In an interview, Birnbaum, who previously worked for CNN, NBC News and The Miami Herald, confirmed that he wrote the Slack post.

“Who doesn’t love traffic to their news site?” he said in an email. “But the desperate, mindless pursuit of traffic – by the non-stop gerbil wheel rewriting story after story that first appeared in other media in the hope that something, anything, will go viral – has been a shock to the system and a disappointment to many of The Messenger’s exceptionally good reporters who try to focus on meaningful, original and distinctive reporting.

The publishers met earlier in the week to discuss concerns about the company’s high-volume approach to publishing. The five journalists who spoke on condition of anonymity said they had grown frustrated with the company’s practice of attributing rewrites of contestant stories, a practice that was denounced by media critics after the launch. of the site.

Dan Wakeford, editor of The Messenger, reassured employees in meetings that The Messenger would take months to gain credibility and take “things out of context”, according to two of the five people. The company landed an interview with former President Donald J. Trump and was the first to report Governor Ron DeSantis of Florida’s plan to aggressively campaign for the Republican presidential nomination in Iowa.
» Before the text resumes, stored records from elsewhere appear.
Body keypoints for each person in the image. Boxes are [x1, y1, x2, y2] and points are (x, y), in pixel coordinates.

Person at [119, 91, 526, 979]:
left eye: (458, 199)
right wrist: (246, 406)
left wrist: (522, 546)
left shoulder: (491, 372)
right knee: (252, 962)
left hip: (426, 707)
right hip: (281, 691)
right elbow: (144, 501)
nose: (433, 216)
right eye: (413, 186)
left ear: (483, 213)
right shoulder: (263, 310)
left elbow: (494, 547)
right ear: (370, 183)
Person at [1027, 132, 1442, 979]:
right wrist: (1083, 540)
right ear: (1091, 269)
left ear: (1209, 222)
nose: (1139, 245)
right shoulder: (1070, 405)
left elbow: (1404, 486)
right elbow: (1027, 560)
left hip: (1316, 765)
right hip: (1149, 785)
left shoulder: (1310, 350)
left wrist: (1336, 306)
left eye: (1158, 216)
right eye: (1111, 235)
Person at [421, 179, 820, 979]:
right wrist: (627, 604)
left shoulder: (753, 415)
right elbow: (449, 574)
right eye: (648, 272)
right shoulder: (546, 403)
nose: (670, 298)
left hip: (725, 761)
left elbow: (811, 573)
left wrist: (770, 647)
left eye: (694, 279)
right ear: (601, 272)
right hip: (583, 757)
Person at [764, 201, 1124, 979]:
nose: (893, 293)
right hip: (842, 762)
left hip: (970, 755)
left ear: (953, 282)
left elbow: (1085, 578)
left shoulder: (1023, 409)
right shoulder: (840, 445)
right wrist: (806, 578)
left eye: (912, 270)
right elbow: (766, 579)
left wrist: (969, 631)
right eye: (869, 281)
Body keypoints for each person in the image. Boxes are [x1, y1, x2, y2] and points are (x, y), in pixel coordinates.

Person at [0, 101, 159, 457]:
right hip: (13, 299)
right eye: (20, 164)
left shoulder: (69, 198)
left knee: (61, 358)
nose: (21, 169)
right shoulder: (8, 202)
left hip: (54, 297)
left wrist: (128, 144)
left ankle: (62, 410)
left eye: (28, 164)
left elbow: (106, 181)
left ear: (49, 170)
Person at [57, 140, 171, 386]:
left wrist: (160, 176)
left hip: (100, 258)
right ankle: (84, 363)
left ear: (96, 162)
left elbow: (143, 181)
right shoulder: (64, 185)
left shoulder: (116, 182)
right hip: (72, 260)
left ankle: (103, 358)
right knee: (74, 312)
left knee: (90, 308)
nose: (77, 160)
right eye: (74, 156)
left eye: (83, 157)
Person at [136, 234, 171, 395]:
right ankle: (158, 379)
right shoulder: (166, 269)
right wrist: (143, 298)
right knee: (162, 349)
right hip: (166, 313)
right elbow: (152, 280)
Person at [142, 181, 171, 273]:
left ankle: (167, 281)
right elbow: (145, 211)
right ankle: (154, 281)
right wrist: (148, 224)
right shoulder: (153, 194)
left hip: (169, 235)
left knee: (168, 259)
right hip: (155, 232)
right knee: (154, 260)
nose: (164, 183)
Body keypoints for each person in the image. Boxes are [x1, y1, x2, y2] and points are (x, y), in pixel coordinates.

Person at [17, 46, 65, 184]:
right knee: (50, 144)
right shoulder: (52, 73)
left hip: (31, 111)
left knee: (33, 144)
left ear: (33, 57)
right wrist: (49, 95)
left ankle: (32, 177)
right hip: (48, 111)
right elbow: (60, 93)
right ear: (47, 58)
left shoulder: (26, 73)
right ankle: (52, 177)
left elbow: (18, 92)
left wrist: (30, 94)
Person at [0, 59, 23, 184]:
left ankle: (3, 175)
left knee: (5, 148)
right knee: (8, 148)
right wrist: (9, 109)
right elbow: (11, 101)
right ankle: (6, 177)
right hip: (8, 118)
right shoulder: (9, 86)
Although The Messenger has hired around 150 journalists – below its original target – the company is still on track to meet its initial traffic targets, the two people said. A copy of The Messenger’s internal traffic dashboard from Friday reviewed by The Times shows the company was on course to surpass 100,000 unique visitors for the day. A person familiar with the company’s recruiting efforts said the company was on track to hit its goal of 175 employees within weeks.

The Messenger expects its traffic to increase in the coming weeks as it grows through Google’s search ranking algorithm, said one of five people familiar with the inner workings of the Messenger. business. The company’s focus on clicks is reflected in the company’s employee “playbook,” which was reviewed by The Times. According to the playbook, employees should ask themselves three questions before writing a story.

“Would I click on it?” the guidelines say, according to the copy. “Would I read everything? Would I share it?

nytimes

Not all news on the site expresses the point of view of the site, but we transmit this news automatically and translate it through programmatic technology on the site and not from a human editor.